◆ **What you need to do**:
Retype each record exactly; no pictures.

◆ **Source records**:

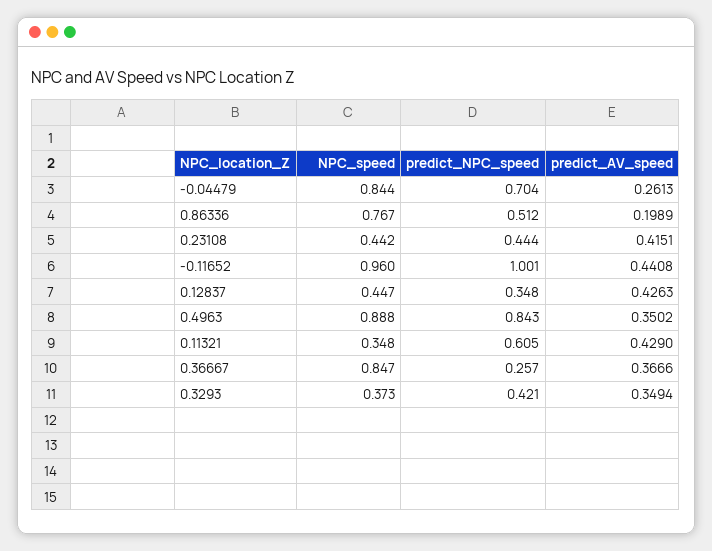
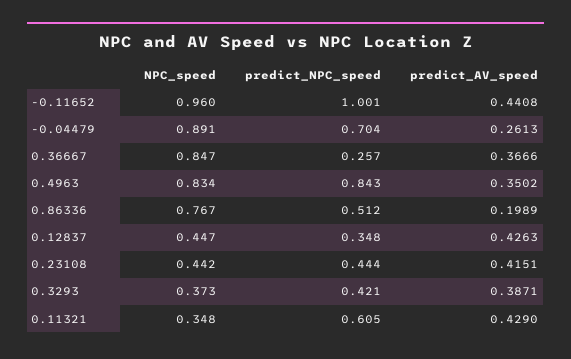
NPC_speed, -0.04479: 0.844 -> 0.891
NPC_speed, 0.4963: 0.888 -> 0.834
predict_AV_speed, 0.3293: 0.3494 -> 0.3871

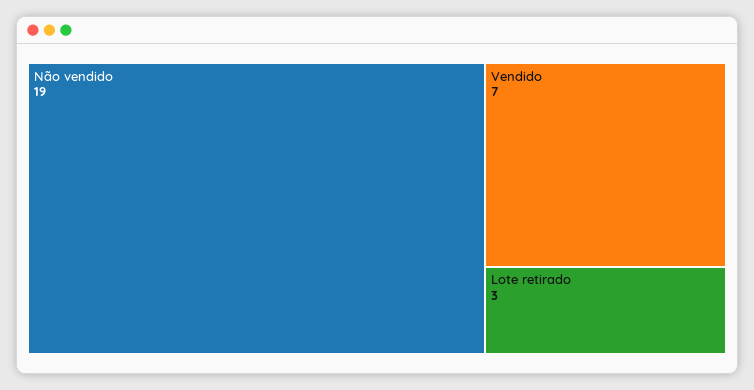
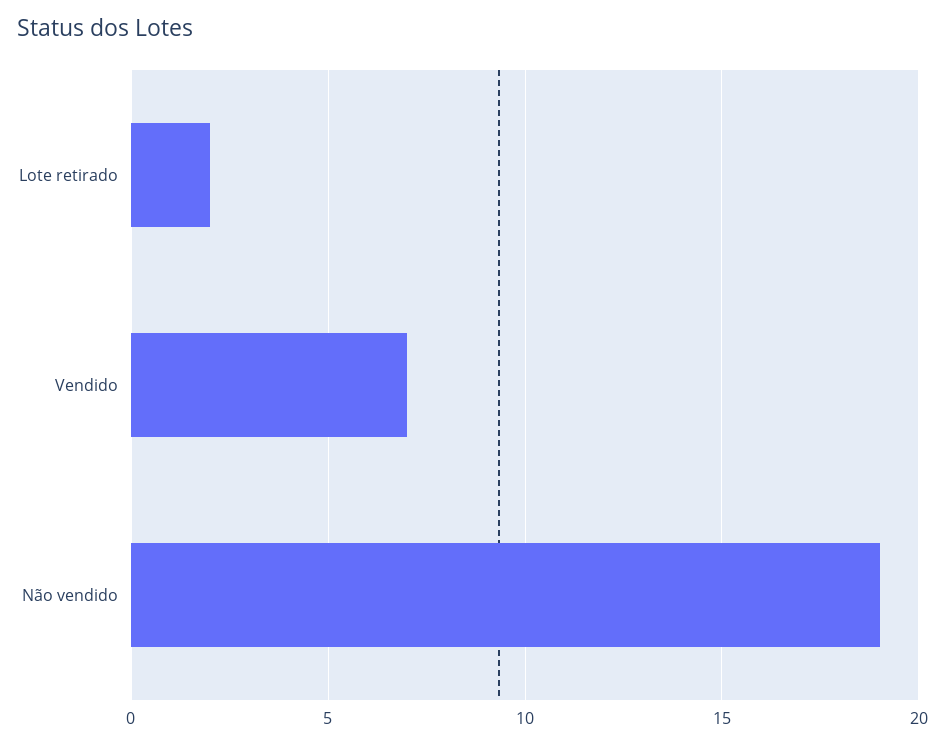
Lote retirado: 3 -> 2

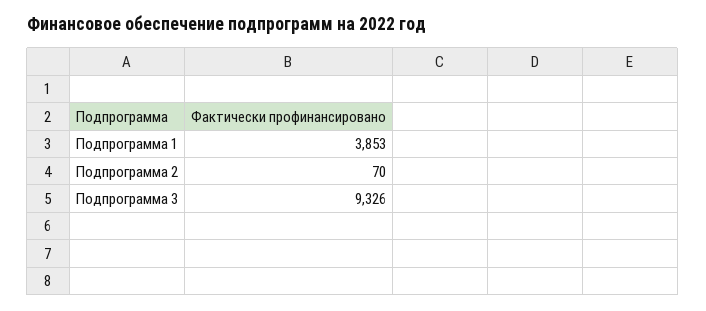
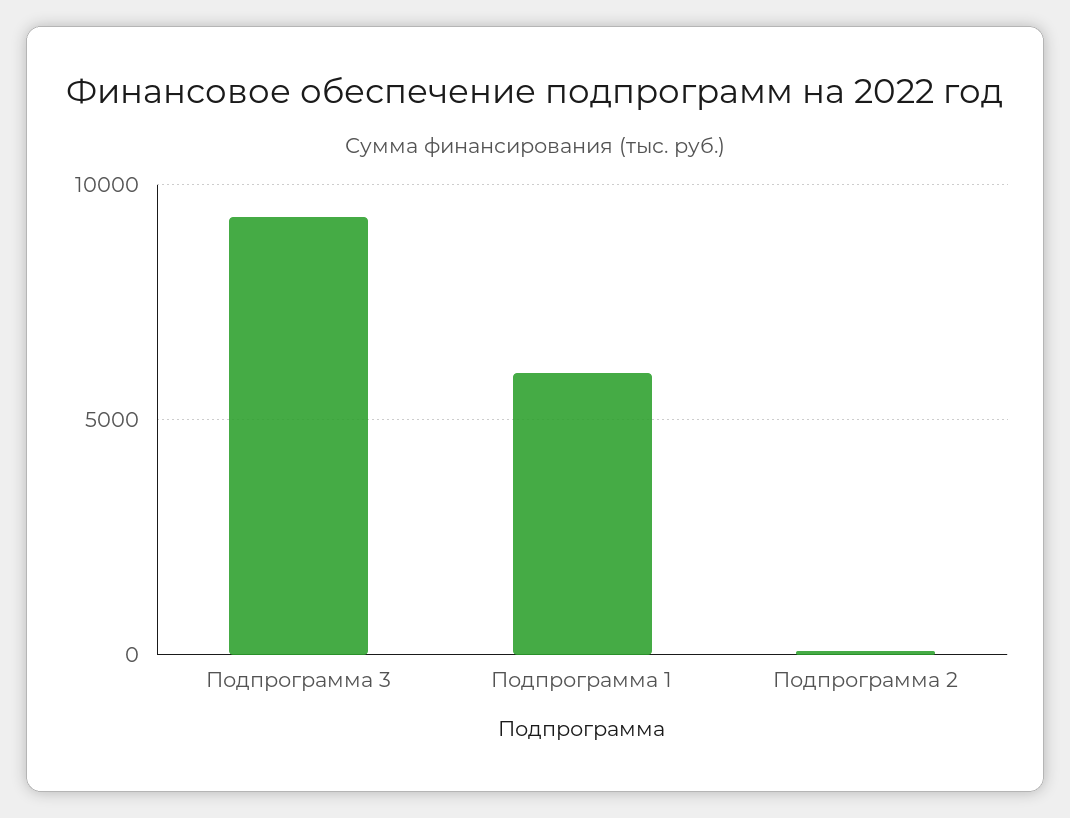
Подпрограмма 1: 3853 -> 6000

◆ **The answer**:
NPC_speed, -0.04479: 0.844 -> 0.891
NPC_speed, 0.4963: 0.888 -> 0.834
predict_AV_speed, 0.3293: 0.3494 -> 0.3871

Lote retirado: 3 -> 2

Подпрограмма 1: 3853 -> 6000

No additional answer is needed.